The 2018 Atlanta Food and Wine Festival kicked off the summer with style, cementing it’s reputation as the best festival in Atlanta. Taking place in midtown from May 31 to June 3, the festival celebrated not just a wonderful variety of foods and wines, but also the diversity of culture and heritage that the south prides itself on.
Historically, the Atlanta Food and Wine Festival has made efforts to include African-American chefs. This year, they went beyond that, and chose to not merely include, but actually focus on African-American chefs, and in a nod to intersectionality, included two African-American women on the advisory board: Stephanie Johnson, owner of Sweet Potatoes, and Vivian Joyner, owner of Miss Ora’s kitchen. At the festival, the two women hosted a wine class focusing on pairing champagne with fried chicken. Additional classes were taught by Todd Richards, on soul cooking; Kenny Gilbert, on sustainable seafood; and Digby Stridiron on international influences in southern cooking.
The festival kicked off in style on Thursday night, with a sightseeing tour called Destination Delicious. Festival goers experienced the sensual world of the South, by sampling delicious wines, new cuisines, and clever new recipes reflecting the creative heart of the South.
Friday, Saturday and Sunday were centered on the various tasting tents, including nearly 100 food and beverage booths. The tasting tents provided a range of experiences for the taste buds, as well as commentary on the historical context behind the various dishes. Themes included Improbable Pairs, a presentation of surprising food and cocktail combinations; Palate Pleasers, a tasting with an emphasis on flavors; Ingredient Spotlight, a demonstration of the region’s ubiquitous ingredients.

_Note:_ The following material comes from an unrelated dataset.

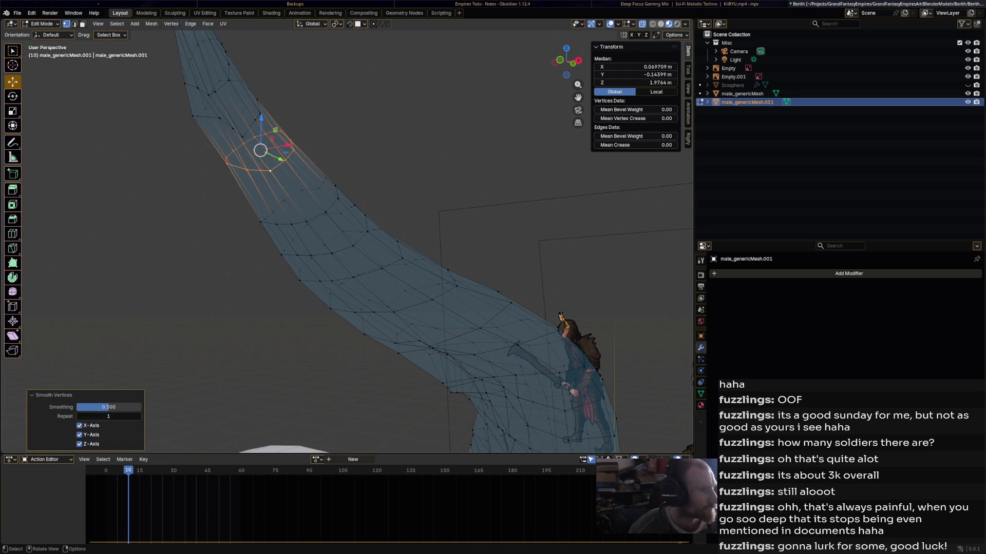
# Smooth a loop near the top of the horn and another loop below it.
pyautogui.keyDown('alt'); pyautogui.click(447, 396); pyautogui.keyUp('alt')
pyautogui.moveTo(446, 396); pyautogui.dragTo(349, 406, button='middle')
pyautogui.keyDown('alt'); pyautogui.click(228, 50); pyautogui.keyUp('alt')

Saturday evening’s event, titled Beat The Heat, focused on the variety of chicken recipes the South is famous for, including southern fried and Nashville hot. Cocktails and wines were available to go with the late night restaurant vibe.
Sunday featured Brew-zy Brunch, a celebration of Southern breakfast. including Biscuits & Gravy, Shrimp & Grits, etc. The various featured chefs again displayed creativity and technique in pleasing the attendees palates.
The 8th annual AFWF awarded Best of the Fest to chefs Seven Chan and Ken Yu, both with Poke Burri of East Atlanta Village and Raleigh, NC. The pair impressed the crowd with salmon and tuna poke shooters and tempura fried bacon with butter syrup.